We will be thinking of dominant chords as they relate to a diatonic major scale. All our examples will be based in the key of G major (G–A–B–C–D–E–F#), but first let’s learn how to make a dominant 7 chord from scratch.
The formula, or numerical representation of a dominant chord, is 1–3–5–b7. Simply, take every other note (starting on the root) and then lower the 7 by a half-step. If we base this formula over our G major scale, only one dominant 7 chord appears naturally: D7 (D–F#–A–C). It also implies the D Mixolydian scale (D–E–F#–G–A–B–C), which is the fifth mode of the G major scale.

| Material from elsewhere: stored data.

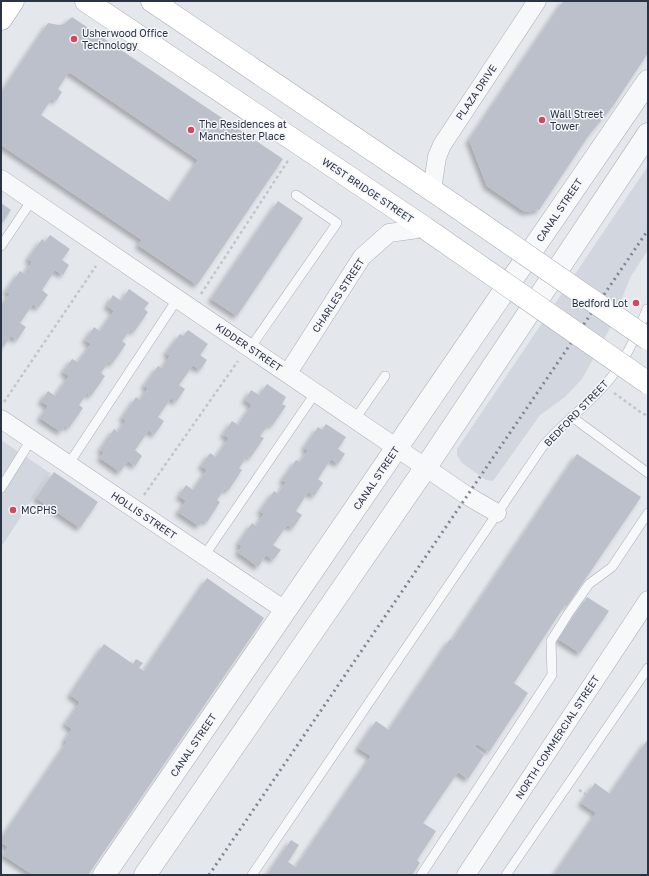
<svg xmlns="http://www.w3.org/2000/svg" width="649" height="876" font-family="'Golos Text',sans-serif">
<style>
.built{fill:#d2d6de}
.building{fill:#bbc0ca;fill-rule:evenodd;filter:url(#shadow)}
.lines{fill:none;stroke-linecap:round;stroke-linejoin:round}
.service-casing{stroke:#a9aeb7;stroke-width:10}
.minor-casing{stroke:#a9aeb7;stroke-width:19}
.tertiary-casing{stroke:#a9aeb7;stroke-width:23}
.secondary-casing{stroke:#a9aeb7;stroke-width:23}
.primary-casing{stroke:#a3abb8;stroke-width:23}
.path{stroke:#c2c5cb;stroke-width:2.5;stroke-dasharray:3 3;stroke-linecap:butt}
.service{stroke:#f7f8fa;stroke-width:9}
.minor{stroke:#f7f8fa;stroke-width:18}
.tertiary{stroke:#f7f8fa;stroke-width:22}
.secondary{stroke:#fff;stroke-width:22}
.primary{stroke:#fff;stroke-width:22}
.rail{stroke:#7d8696;stroke-width:3;stroke-dasharray:2 4;stroke-linecap:butt}
.secondary-bridge-casing{stroke:#a9aeb7;stroke-width:23;stroke-linecap:butt}
.secondary-bridge{stroke:#fff;stroke-width:22}
.poi-dot{fill:#d1495b;stroke:#f4f6f9;stroke-width:1.5}
.labels{text-anchor:middle;dominant-baseline:central;stroke-width:3;stroke-linejoin:round;paint-order:stroke}
.poi-label{font-size:10px;fill:#2b3445;stroke:#f4f6f9;text-anchor:start}
.street-label{font-size:10px;fill:#2b3445;stroke:#f4f6f9}
</style>
<defs>
<filter id="shadow"><feDropShadow dx="-3.5" dy="3.5" stdDeviation="2" flood-color="#0004"/></filter>
</defs>
<rect width="100%" height="100%" fill="#e4e7ec"/>
<g class="built">
<polygon points="648,166 648,250 631,276 609,330 582,379 565,397 540,415 493,481 486,480 462,463 457,455 457,449"/>
<polygon points="1,440 50,473 1,547"/>
</g>
<g class="building">
<polygon points="563,1 648,1 648,53 613,106 589,135 539,210 525,212 487,186 469,140"/>
<path d="M72 17 283 159 197 285 138 245 142 240 1 145V93L48 23 59 25 64 24ZM69 72 198 160 170 202 41 115 52 98 56 101 62 92 58 89Z"/>
<polygon points="278,201 303,218 237,316 211,299"/>
<polygon points="1,203 11,210 1,225"/>
<polygon points="50,235 70,249 62,260 69,265 63,275 55,270 42,290 48,295 38,308 33,304 20,323 26,327 17,340 11,336 1,350 1,305 10,294 6,291 20,271 24,274 32,262 28,259 42,239 45,242"/>
<polygon points="129,289 149,303 144,309 148,312 134,332 131,329 122,341 126,344 112,364 109,361 101,373 105,376 91,396 87,393 79,405 83,408 69,428 65,425 61,432 40,418 48,406 41,401 48,391 55,396 69,376 63,372 72,359 78,362 91,344 85,340 94,327 100,331 114,311 107,306 113,295 121,301"/>
<polygon points="188,330 208,344 200,355 207,360 200,370 193,365 179,385 185,389 176,402 171,398 158,417 164,421 154,435 149,430 135,450 142,456 135,466 128,461 120,472 100,458 104,452 100,450 114,429 118,432 126,420 122,418 136,397 140,400 148,388 144,386 158,366 162,368 170,356 166,353 180,334 183,336"/>
<polygon points="267,384 286,397 282,404 286,406 272,426 269,424 260,436 264,438 250,458 247,456 239,468 242,470 228,491 225,488 217,500 220,502 207,522 203,520 199,526 178,512 186,501 179,496 186,485 193,490 207,470 201,466 210,453 216,457 229,438 223,435 232,421 238,425 252,405 245,400 251,390 259,395"/>
<polygon points="326,424 346,437 338,449 345,454 338,464 331,459 318,479 323,483 314,496 308,492 296,511 302,515 293,528 287,525 273,545 281,550 273,560 266,555 258,567 238,552 242,546 238,544 252,523 256,526 264,514 260,511 274,491 278,494 286,482 282,480 296,460 300,462 308,450 304,448 318,427 322,430"/>
<polygon points="577,454 641,497 567,606 565,605 514,683 528,693 489,752 477,744 474,747 484,755 468,779 458,772 423,823 436,831 417,860 420,863 412,875 267,875 291,840 299,845 288,862 296,867 371,756 358,748 376,721 389,730 450,639 452,641"/>
<polygon points="54,472 98,502 80,528 36,498"/>
<polygon points="207,578 264,618 88,875 33,875 3,855 8,847 1,842 1,839 67,742 65,740 72,729 65,724 80,702 70,695 104,644 133,664 136,659 143,663 139,668 144,671"/>
<polygon points="587,597 609,611 580,653 558,639"/>
<polygon points="648,739 648,875 554,875 596,813 581,803 595,783 610,794"/>
</g>
<g class="lines">
<g class="service-casing">
<g id="service">
<polyline points="1,246 32,200"/>
<polyline points="250,348 337,223 296,195"/>
<polyline points="572,417 648,473"/>
<polyline points="355,419 385,376"/>
<polyline points="68,465 178,298"/>
<polyline points="1,488 31,440"/>
<polyline points="204,556 316,392"/>
<path d="M252 875 543 446C562 424 585 407 604 386 624 364 636 337 647 309"/>
<polyline points="421,875 552,675 551,641 568,614 589,584 612,567 648,513"/>
<polyline points="506,875 648,668"/>
</g>
</g>
<g class="minor-casing">
<g id="minor">
<polyline points="1,179 466,495 497,513"/>
<polyline points="432,190 437,157 442,145 537,1"/>
<polyline points="288,373 362,257 389,233 425,228"/>
<polyline points="1,419 286,611"/>
<polyline points="466,875 648,600"/>
</g>
</g>
<g class="tertiary-casing">
<g id="tertiary">
<polyline points="104,875 648,81"/>
<polyline points="145,875 426,467 648,134"/>
</g>
</g>
<g class="secondary-casing">
<g id="secondary">
<polyline points="86,1 425,228"/>
<polyline points="152,1 445,199"/>
</g>
</g>
<g class="primary-casing">
<polyline id="primary" points="1,19 13,1"/>
</g>
<g class="path">
<polyline points="201,294 289,159"/>
<polyline points="614,393 643,414 648,415"/>
<polyline points="4,402 96,266"/>
<polyline points="144,495 238,361"/>
<polyline points="579,790 587,795"/>
</g>
<use href="#service" class="service"/>
<use href="#minor" class="minor"/>
<use href="#tertiary" class="tertiary"/>
<use href="#secondary" class="secondary"/>
<use href="#primary" class="primary"/>
<polyline class="rail" points="209,875 648,230"/>
<g class="secondary-bridge-casing">
<g id="secondary-bridge">
<polyline points="445,199 648,339"/>
<polyline points="425,228 648,383"/>
</g>
</g>
<use href="#secondary-bridge" class="secondary-bridge"/>
</g>
<g class="poi-dot">
<circle cx="74" cy="39" r="4"/>
<circle cx="542" cy="120" r="4"/>
<circle cx="191" cy="130" r="4"/>
<circle cx="636" cy="303" r="4"/>
<circle cx="13" cy="510" r="4"/>
</g>
<g class="labels">
<g class="poi-label">
<text x="82" y="33">Usherwood Office<tspan x="82" dy="12">Technology</tspan></text>
<text x="550" y="114">Wall Street<tspan x="550" dy="12">Tower</tspan></text>
<text x="199" y="124">The Residences at<tspan x="199" dy="12">Manchester Place</tspan></text>
<text x="628" y="303" text-anchor="end">Bedford Lot</text>
<text x="21" y="510">MCPHS</text>
</g>
<g class="street-label">
<text transform="translate(476 92) rotate(-56)">PLAZA DRIVE</text>
<text transform="translate(368 190) rotate(34)">WEST BRIDGE STREET</text>
<text transform="translate(559 210) rotate(-56)">CANAL STREET</text>
<text transform="translate(338 295) rotate(-57)">CHARLES STREET</text>
<text transform="translate(249 347) rotate(34)">KIDDER STREET</text>
<text transform="translate(576 413) rotate(-46)">BEDFORD STREET</text>
<text transform="translate(376 478) rotate(-56)">CANAL STREET</text>
<text transform="translate(144 515) rotate(34)">HOLLIS STREET</text>
<text transform="translate(557 737) rotate(-57)">NORTH COMMERCIAL STREET</text>
<text transform="translate(193 745) rotate(-56)">CANAL STREET</text>
</g>
</g>
<rect width="649" height="876" fill="none" stroke="#2b3445" stroke-width="4"/>
</svg>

Ex. 1 starts off with a single-note line played at a moderately fast tempo. Right off the bat, I outline a D9 sound by adding in the E. Slide down with the index finger on the 3rd string from the 7th to 5th fret to achieve the proper fingering. You will also use your index finger on the 4th string for the slide down from the 5th to 4th fret. I recommend playing a D7 chord before and after each lick to help connect your ear with the sound of the line.

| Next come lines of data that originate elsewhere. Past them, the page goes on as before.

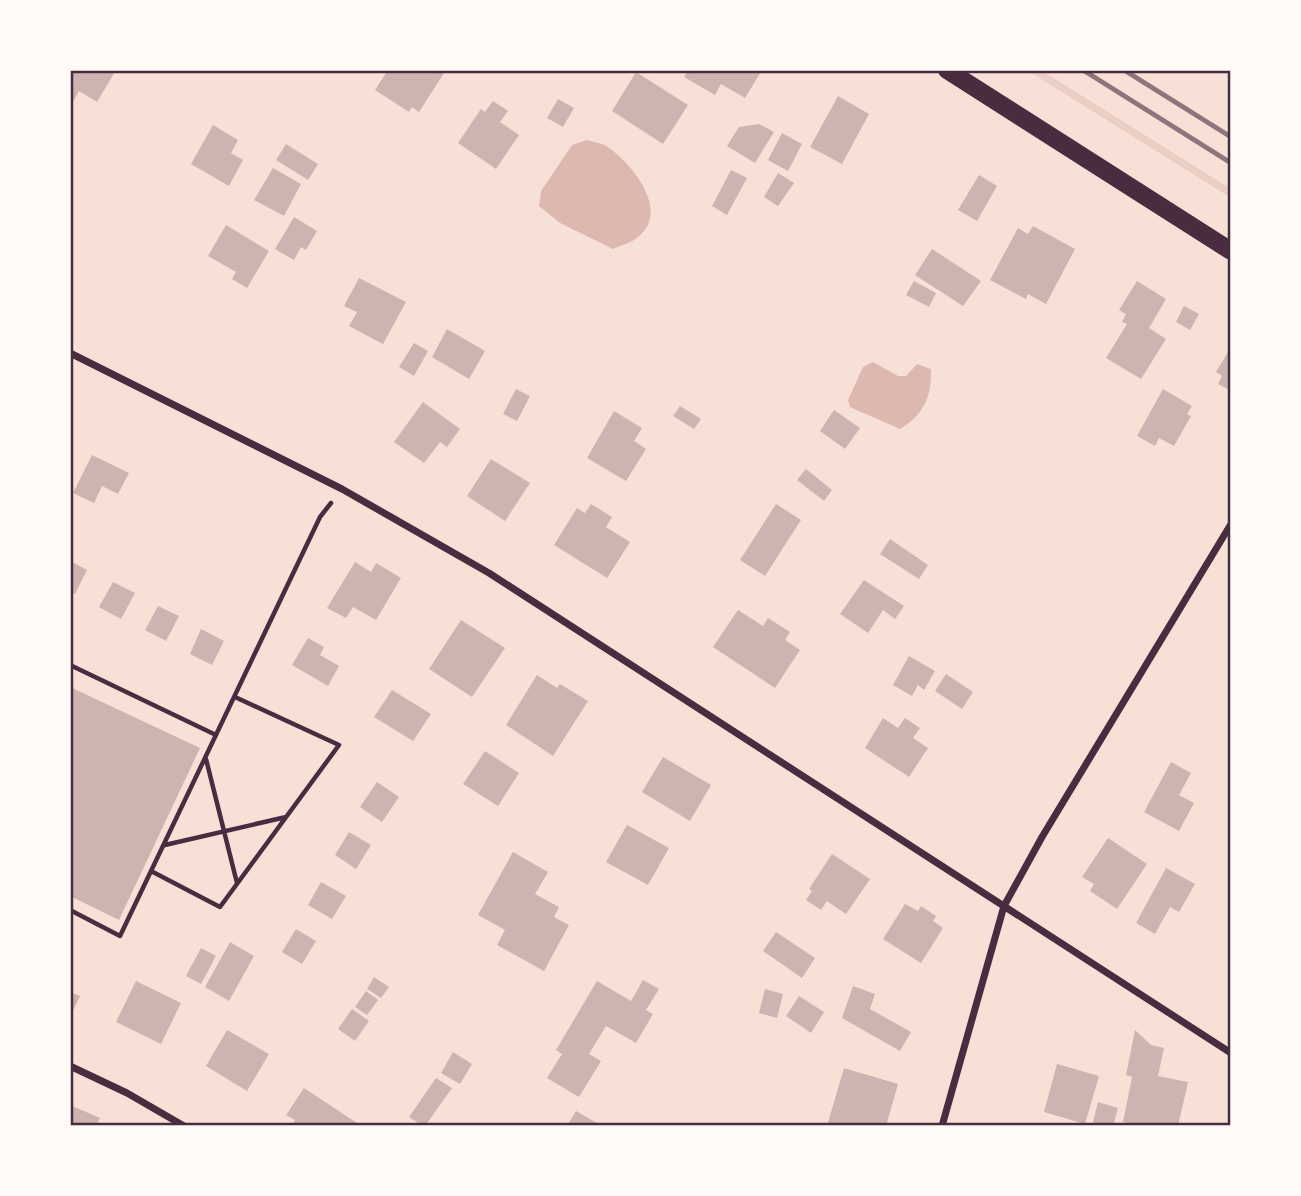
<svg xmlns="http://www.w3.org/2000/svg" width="1301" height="1196" viewBox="0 0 1301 1196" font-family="Raleway,sans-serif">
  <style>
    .green { fill: #ebcfc5 }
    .water { fill: #dcb8b0 }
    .building { fill: #ccb4b1 }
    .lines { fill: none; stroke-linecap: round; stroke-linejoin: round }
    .path { stroke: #4a2c40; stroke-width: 4.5 }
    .minor { stroke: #4a2c40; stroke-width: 7 }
    .primary { stroke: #4a2c40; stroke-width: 18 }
    .rail { stroke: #8f747c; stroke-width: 5 }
    .neatline { fill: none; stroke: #4a2c40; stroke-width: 2.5 }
  </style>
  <rect width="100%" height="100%" fill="#f7e1d7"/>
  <path class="green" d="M1027,70h14l190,119v9z"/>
  <path class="water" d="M587,140c7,2 15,3 21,7 24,17 63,64 30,90 -6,6 -17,8 -25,12l-53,-26 -21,-17 2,-15 31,-46z
    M873,362l25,14h8l11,-12 14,5c1,26 -7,46 -31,60l-50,-22 -2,-7 15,-33z"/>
  <path class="building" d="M70,70h46l-19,32 -18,-11 -6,11 -3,-2z
    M388,70h58l-27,42 -7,-5 -3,5 -34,-22z
    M688,70h74l-17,28 -24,-14 -6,11 -31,-18z
    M636,72l52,33 -25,39 -51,-33z
    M838,96l31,18 -27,50 -32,-17z
    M558,99l16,9 -11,19 -16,-9z
    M493,101l15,10 -8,11 19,13 -23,34 -38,-26 23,-34 4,3z
    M759,124l15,8 -19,31 -28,-17 12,-19z
    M213,125l25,15 -7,13 12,7 -14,26 -38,-22z
    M782,133l20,11 -14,27 -20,-11z
    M286,144l32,20 -10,16 -32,-20z
    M273,168l28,16 -17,32 -30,-16z
    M731,170l16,8 -20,37 -15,-9z
    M778,173l16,10 -16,23 -14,-9z
    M979,175l18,11 -20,35 -19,-11z
    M294,217l23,14 -11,19 -5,-3 -7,13 -19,-11z
    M226,225l43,26 -22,37 -15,-9 4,-7 -28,-16z
    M1033,226l42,23 -29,55 -18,-10 -2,5 -36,-19 28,-52 10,6z
    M932,249l49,32 -18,25 -48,-31z
    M359,278l47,24 -23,42 -34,-18 8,-14 -13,-6z
    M914,281l22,12 -7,14 -23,-12z
    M1137,281l29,18 -17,29 17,11 -25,40 -35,-21 21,-34 -5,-2 4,-8 -7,-4z
    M1184,306l15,8 -9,16 -14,-8z
    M447,329l38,22 -16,28 -37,-22z
    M414,343l14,8 -14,25 -15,-9z
    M1231,347v44l-13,-7 4,-8 -6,-4z
    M516,389l14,7 -13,25 -14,-7z
    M1163,389l29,17 -5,8 4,2 -17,30 -15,-8 -4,8 -18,-10z
    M423,402l37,27 -13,18 -7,-5 -16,21 -30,-21z
    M680,406l21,13 -7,10 -21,-13z
    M834,410l26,18 -15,21 -25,-18z
    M614,411l28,17 -8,13 12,8 -20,32 -39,-23z
    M92,455l37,18 -11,21 -16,-8 -8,17 -21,-10z
    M491,459l39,24 -25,38 -38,-25z
    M806,469l26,21 -8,11 -27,-21z
    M591,504l21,13 -6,10 24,15 -23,36 -53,-33 23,-37 8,5z
    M776,504l25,16 -36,56 -25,-16z
    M890,539l38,26 -9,14 -39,-25z
    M70,561l17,9 -12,24 -5,-2z
    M355,562l16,10 5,-9 25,15 -25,42 -23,-13 -7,11 -19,-10z
    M864,580l40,26 -9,13 -12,-9 -15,23 -28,-19z
    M113,582l22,11 -14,26 -22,-12z
    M158,606l21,10 -13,25 -21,-11z
    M738,610l25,16 5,-8 22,14 -5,8 15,10 -25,38 -62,-41z
    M461,620l44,28 -33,49 -43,-28z
    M201,629l23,12 -12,24 -22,-11z
    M308,638l16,9 -4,8 19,11 -11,20 -36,-21z
    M909,656l26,15 -11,19 -6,-5 -6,11 -19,-11z
    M946,674l27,18 -11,17 -27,-18z
    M537,675l20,13 3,-4 28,17 -35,55 -47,-31z
    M70,687l130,61 -81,172 -49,-24z
    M392,690l39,24 -18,27 -39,-24z
    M883,718l15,10 7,-10 15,10 -7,10 15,10 -19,29 -44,-29z
    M485,751l34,22 -21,33 -35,-22z
    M663,757l48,28 -21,36 -48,-29z
    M1171,762l20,11 -12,22 15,8 -15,28 -35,-19z
    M377,782l22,15 -17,25 -22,-15z
    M627,825l42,23 -21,37 -42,-23z
    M349,832l22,13 -15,24 -21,-14z
    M1108,838l39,26 -30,45 -27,-18 4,-7 -12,-7z
    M513,852l35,20 -13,22 24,13 -5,10 15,8 -25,46 -47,-26 8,-15 -27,-15z
    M832,854l38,25 -24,35 -19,-13 -6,9 -15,-10 6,-9 -3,-2z
    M1166,868l29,16 -16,28 -9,-5 -15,27 -19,-11z
    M321,882l25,14 -14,23 -24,-14z
    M905,904l13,7 3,-5 15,10 -3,5 10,7 -22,35 -38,-24z
    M296,929l20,12 -14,23 -20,-12z
    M776,932l39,26 -13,20 -39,-27z
    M230,942l24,14 -25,45 -24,-14z
    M201,948l15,8 -15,28 -15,-8z
    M374,977l15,10 -8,11 -14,-9z
    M643,980l16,9 -13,21 7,4 -17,29 -30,-17 -17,28 12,7 -22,36 -32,-19 15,-24 -6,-4 41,-69 34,20z
    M136,981l45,22 -20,41 -45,-22z
    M853,986l22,8 -5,15 41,23 -11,19 -58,-33z
    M765,989l18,5 -6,24 -18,-5z
    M366,991l12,9 -11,15 -12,-8z
    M70,992l10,4 -10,21z
    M799,996l25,16 -13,21 -25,-17z
    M352,1009l17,12 -14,20 -17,-12z
    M227,1030l42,24 -22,37 -41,-25z
    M1135,1030l16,15 13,3 -6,28 30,6 -10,44h-34l-21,-4 9,-45 -6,-2z
    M453,1052l19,12 -12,20 -19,-11z
    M1057,1064l42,12 -14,48 -41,-12z
    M844,1068l54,16 -12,42h-59z
    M436,1078l16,10 -27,38h-2l-14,-9z
    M304,1088l53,35 -2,3h-64l4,-6 -9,-5z
    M1098,1102l20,6 -5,18h-21z
    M70,1105l30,13 -4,8h-26z
    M576,1111l26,15h-35z"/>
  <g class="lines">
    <path class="path" d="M70,665l146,70
      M206,759l31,124
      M165,845l121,-28
      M151,871l69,36 119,-162 -104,-48
      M70,910l50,26 200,-419 11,-14"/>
    <path class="minor" d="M70,353l272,136 147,84 742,480
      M70,1066l57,27 57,33
      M942,1126l62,-220 38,-69 189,-313"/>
    <path class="primary" d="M947,70l284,181"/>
    <path class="rail" d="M1083,70l148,93
      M1124,70l107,67"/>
  </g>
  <rect width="1301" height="1196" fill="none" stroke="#fffaf5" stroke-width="144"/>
  <rect x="72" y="72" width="1157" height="1052" class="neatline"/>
</svg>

Incorporating double-stops and fragmented parts of a D7 chord are central to Ex. 2. Notice how the passing notes of B, G, and E quickly shift the ear to an Em triad (E–G–B). Passing notes add a nice element to your phrases just by using different note and intervallic choices found naturally in the Mixolydian mode.
In Ex. 3 I outline several descending triads in a phrase that reminds me of how bebop musicians would approach outlining a dominant chord. I start with a Bm7 arpeggio (B–D–F#–A) before sliding down into an Am7 arpeggio (A–C–E–G). (Another great idea is to take just the first two beats of this example and work in out in different keys all over the neck.) I then jump down an octave and hit a Bm arpeggio (B–D–F#). I end with a little open-string pull-off before sliding into a D7 chord.
Ex. 4 is a great open-string lick played in only two positions but has so much going on with it. I like the back end of the lick where the rub of those major and minor seconds clash together. I picked most of the notes and let them ring as long as possible. Using a bit of delay at 250ms helps the notes sustain more and “bleeds” the notes together, but each note needs a separate attack.
Ex. 5 is another great open-string sequence. The fingering can be really tricky here, so start with your index finger on the 2nd string and your pinky hitting the F# on the 3rd string. After the pull-off, use your pinky for the A on the 2nd string. After that, the rest of the lick lays out nicely. With any type of flowing, open-string idea make sure to hold the notes as long as possible.
Since we are approaching these licks from a country angle, it was only a matter of time before we got our hands around a pedal-steel lick. Ex. 6 is one way to navigate a D7 sound—but it’s a real finger twister. The key here is to make your bends surgical and really nail the pitch. Take it slow and try to match the recording.
Ex. 7 is a triple-stop chordal idea with some rhythmic syncopation. If we break down the chord shapes, you can see that they are familiar patterns. I start with an A minor triad and slide into a B minor triad before hitting two G triads—all in the first beat! Knowing how the diatonic harmony works in terms of triads is invaluable for phrases like this.
Players like Brad Paisley and Brent Mason are absolute masters of using open-string pull-offs to navigate all over the neck. Ex. 8 is my take on something they might play. Make sure to nail the “cluck” right before the bend as it adds an element of chicken pickin’ to the lick. Grab that bend with your ring and pinky for more strength and control.